Staking out a spot in Copley Square The view from above Our (late) parents and grandparents thank you
The fans came early... climbed trees... and brought brooms and signs.


There was no way I was missing this parade! When I lived in Atlanta in 1998 and 1999 and the Red Sox made the playoffs, I vowed to fly home as soon as they won. Now I'm back living in Massachusetts, and every year I tell my boss and co-workers I'm saving my floating holidays for the ticker-tape parade (which is usually received by sympathetic "poor Kristen's deluding herself again" looks). But this year, I finally had the chance to go, and it was on a Saturday, so I didn't even need to take the day off.

The parade would be a "rolling rally" with the players on Boston's amphibious tourist transports, the Duck Boats.
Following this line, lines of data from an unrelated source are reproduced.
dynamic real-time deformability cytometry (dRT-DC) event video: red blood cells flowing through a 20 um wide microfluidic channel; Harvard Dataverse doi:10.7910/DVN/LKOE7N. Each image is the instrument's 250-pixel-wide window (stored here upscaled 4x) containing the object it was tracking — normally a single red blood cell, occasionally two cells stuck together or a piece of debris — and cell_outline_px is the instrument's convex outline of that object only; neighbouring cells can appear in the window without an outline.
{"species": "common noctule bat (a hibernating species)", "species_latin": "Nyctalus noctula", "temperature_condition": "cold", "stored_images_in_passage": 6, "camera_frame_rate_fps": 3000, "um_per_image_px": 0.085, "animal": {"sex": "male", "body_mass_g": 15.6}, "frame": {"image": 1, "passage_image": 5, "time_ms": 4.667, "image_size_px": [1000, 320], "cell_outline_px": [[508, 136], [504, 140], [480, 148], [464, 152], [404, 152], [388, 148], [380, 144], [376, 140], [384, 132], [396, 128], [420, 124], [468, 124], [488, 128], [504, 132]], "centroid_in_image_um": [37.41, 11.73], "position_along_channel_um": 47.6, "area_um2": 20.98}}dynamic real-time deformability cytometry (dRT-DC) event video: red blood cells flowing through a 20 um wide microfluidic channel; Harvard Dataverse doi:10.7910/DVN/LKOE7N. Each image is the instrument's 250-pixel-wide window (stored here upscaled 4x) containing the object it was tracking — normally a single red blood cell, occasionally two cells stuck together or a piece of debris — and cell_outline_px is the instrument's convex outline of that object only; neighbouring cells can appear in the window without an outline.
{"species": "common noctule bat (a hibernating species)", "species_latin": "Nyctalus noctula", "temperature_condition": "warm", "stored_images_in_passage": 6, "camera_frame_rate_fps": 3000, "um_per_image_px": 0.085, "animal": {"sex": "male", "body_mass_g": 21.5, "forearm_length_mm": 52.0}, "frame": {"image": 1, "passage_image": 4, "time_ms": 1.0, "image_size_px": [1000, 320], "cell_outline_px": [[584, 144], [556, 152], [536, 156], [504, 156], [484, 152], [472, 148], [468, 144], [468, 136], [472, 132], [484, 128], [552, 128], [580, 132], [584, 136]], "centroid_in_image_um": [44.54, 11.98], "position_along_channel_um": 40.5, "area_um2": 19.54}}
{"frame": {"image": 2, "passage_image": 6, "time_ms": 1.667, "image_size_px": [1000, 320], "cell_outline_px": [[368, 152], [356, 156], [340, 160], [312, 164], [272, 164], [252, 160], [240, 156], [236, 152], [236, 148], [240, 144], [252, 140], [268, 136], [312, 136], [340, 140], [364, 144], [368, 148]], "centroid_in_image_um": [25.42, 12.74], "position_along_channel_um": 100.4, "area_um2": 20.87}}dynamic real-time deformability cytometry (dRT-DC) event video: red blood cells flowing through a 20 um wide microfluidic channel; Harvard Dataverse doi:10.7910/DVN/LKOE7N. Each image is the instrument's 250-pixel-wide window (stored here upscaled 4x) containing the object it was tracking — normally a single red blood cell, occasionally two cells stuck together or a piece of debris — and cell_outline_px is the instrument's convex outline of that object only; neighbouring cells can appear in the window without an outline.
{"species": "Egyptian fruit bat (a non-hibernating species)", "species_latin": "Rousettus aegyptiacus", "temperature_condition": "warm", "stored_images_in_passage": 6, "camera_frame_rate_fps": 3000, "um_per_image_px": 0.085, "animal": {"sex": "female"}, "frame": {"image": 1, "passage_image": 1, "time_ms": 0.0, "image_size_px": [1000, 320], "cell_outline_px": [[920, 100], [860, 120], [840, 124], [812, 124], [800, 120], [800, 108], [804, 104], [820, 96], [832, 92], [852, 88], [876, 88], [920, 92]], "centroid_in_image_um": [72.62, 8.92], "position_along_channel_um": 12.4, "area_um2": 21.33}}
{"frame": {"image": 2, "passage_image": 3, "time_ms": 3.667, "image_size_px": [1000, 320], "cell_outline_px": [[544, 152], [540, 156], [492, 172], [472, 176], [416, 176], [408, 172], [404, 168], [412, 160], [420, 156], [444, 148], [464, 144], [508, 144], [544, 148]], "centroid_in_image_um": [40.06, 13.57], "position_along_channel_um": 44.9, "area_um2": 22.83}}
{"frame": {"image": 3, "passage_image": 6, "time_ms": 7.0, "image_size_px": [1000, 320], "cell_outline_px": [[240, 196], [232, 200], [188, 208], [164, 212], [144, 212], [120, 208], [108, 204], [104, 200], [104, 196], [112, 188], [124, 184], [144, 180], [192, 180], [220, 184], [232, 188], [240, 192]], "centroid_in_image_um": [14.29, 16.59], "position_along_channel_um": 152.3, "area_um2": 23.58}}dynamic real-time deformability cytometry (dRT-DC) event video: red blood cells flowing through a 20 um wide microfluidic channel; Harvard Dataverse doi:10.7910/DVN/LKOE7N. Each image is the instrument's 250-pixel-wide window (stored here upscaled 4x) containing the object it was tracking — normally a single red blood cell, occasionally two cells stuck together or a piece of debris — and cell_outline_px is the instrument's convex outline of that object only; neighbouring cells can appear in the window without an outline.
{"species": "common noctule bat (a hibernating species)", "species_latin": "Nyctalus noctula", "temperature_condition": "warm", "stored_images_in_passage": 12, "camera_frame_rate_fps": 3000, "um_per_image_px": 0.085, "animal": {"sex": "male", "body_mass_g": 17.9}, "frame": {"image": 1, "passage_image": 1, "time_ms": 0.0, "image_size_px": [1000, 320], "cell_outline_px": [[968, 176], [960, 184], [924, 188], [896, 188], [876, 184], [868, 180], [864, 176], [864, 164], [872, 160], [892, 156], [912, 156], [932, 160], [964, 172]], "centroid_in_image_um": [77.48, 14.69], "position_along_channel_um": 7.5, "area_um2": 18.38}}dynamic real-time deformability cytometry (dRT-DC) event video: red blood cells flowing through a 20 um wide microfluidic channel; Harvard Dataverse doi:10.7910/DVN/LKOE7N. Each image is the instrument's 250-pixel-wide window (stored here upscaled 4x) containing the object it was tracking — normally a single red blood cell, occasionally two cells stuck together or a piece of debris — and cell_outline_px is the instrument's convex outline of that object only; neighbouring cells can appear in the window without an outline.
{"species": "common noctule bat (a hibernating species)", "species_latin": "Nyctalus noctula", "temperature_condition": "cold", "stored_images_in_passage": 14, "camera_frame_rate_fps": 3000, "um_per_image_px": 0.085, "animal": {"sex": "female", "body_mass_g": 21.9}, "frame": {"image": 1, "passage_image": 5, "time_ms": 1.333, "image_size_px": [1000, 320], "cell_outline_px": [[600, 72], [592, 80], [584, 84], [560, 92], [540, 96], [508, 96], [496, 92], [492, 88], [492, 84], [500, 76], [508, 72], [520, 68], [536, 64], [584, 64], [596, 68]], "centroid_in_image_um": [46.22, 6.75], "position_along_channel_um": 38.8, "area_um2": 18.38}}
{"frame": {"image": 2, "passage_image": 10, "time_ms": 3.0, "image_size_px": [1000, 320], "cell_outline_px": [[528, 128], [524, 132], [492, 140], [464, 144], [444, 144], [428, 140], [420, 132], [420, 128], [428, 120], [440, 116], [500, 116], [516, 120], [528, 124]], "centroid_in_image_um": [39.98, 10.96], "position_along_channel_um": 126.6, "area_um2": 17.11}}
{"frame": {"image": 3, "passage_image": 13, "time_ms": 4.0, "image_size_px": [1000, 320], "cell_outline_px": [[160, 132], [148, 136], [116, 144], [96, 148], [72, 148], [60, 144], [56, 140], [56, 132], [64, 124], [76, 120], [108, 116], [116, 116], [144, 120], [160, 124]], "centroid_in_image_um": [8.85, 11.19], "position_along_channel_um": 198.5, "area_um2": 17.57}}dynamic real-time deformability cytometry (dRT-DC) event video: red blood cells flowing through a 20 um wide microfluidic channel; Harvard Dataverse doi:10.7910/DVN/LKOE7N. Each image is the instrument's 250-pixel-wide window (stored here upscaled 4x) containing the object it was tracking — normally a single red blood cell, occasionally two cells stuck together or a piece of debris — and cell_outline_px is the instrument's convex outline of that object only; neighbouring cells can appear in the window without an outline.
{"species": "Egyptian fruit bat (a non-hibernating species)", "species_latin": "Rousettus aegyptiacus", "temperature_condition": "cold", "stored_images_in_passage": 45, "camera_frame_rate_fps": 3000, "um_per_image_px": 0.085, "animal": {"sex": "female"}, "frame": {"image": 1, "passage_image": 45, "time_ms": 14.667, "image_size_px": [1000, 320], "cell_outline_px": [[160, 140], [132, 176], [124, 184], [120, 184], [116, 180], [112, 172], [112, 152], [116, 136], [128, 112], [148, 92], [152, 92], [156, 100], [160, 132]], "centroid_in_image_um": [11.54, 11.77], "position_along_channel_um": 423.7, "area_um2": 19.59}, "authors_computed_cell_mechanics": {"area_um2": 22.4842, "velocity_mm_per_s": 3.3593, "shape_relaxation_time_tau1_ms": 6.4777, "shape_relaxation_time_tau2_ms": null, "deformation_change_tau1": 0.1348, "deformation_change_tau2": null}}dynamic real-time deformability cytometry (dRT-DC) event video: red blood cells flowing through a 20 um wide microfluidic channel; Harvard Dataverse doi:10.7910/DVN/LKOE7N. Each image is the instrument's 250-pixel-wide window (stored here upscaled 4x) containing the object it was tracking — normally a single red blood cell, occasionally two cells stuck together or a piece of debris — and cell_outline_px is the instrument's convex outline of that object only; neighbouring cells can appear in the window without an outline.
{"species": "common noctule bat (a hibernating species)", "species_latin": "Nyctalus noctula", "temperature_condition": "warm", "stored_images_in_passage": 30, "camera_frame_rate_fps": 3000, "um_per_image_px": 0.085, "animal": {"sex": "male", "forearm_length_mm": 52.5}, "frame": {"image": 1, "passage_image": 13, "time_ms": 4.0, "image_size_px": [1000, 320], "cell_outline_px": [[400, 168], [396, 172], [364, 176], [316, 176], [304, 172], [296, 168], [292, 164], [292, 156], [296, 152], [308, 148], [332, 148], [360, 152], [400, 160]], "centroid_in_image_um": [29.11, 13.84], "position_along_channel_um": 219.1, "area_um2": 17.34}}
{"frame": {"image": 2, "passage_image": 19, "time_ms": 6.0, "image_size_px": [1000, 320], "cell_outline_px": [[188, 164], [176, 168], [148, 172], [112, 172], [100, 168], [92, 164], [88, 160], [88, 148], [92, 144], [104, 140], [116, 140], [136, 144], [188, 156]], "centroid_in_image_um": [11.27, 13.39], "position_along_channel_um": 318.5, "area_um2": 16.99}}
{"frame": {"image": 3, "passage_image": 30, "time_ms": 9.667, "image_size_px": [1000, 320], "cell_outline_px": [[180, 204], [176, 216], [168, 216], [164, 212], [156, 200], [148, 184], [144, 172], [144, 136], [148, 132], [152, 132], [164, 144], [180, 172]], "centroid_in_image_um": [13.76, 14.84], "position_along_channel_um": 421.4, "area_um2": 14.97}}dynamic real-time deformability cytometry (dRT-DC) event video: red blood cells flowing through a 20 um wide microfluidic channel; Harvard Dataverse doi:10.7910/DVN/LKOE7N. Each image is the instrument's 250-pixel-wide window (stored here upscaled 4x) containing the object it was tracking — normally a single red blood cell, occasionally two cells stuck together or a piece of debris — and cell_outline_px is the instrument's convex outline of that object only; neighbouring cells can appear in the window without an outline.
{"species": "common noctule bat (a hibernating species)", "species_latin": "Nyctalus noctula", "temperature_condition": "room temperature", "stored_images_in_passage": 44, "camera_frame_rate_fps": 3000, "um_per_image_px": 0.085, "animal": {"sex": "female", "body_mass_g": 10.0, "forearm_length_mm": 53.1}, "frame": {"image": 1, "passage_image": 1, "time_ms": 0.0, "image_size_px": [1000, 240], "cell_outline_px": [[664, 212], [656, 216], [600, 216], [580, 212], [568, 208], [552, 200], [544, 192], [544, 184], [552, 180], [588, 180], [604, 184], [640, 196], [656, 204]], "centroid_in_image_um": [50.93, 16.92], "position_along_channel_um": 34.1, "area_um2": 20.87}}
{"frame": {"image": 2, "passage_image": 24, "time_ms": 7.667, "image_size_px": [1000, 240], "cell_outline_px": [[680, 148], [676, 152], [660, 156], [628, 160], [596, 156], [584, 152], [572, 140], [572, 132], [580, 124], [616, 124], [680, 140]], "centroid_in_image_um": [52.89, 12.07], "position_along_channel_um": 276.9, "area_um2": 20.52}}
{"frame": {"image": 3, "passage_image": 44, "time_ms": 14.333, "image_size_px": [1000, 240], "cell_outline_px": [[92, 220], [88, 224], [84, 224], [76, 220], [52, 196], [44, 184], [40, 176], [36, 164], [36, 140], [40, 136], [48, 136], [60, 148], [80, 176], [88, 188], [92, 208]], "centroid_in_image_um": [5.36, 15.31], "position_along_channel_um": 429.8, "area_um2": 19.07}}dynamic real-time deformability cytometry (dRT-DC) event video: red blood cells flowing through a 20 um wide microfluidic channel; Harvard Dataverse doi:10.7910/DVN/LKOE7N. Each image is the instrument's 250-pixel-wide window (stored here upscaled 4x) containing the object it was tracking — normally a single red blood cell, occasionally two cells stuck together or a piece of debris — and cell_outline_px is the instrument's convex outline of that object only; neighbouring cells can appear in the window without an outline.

They were scheduled to leave Fenway Park at 10 am, travel down Boylston Street, past City Hall, and then into the Charles River, where they'd float down to the Mass. Ave. bridge and back.

The first Green Line train was scheduled to leave Riverside at 4:55 am, so I set the alarm for an ungodly hour that shouldn't even exist unless you're still awake from the night before, and got to Riverside at 4:45. There was a train already pulling away as I got there, stuffed to the point where no one else could fit. As I waited on the platform for the next train, it was 5 am, cold, and still dark out. But everyone was grinning ear-to-ear, and of course chanting, "Let's go Red Sox!"

I decided to get off at Copley and stake out a spot there. When I got up to the street, there was a group of guys in sleeping bags who had camped out on the street overnight. Another group had stayed in a hotel, and were setting up their folding chairs. I grabbed a good spot on the sidewalk. At 6:00, workers came and set up the barriers along both sides of the street. The street was still open to traffic, but the only vehicles were delivery trucks for the restaurants, and cabs. The area was starting to fill in, and many of the people who drove past rolled down their windows and honked and waved. We cheered everyone who went by; even the garbage truck got a nice ovation!

At 7:30 it started to rain. It was just a drizzle, but enough to make me completely chilled. By 8:00, the crowd was two or three deep on each side of the road, and I had a good "front row" spot, up against the railing. There were two guys near me who had flown in from Seattle for the occasion. When the CVS down the street opened, they bought some posterboard and made a "We came 3000 miles to see the Red Sox" sign. A group of girls had a professionally-printed sign shaped like a gravestone that said "R.I.P. Curse of the Bambino - 1918-2004 - You will not be missed" on one side and "We love Gabe Kapler" on the other side. The cops went around taking photos for anyone who asked. We amused ourselves with more "Let's go Red Sox" chants, and attempts to sing "Take Me Out to the Ball Game", "Sweet Caroline", and "We Are the Champions".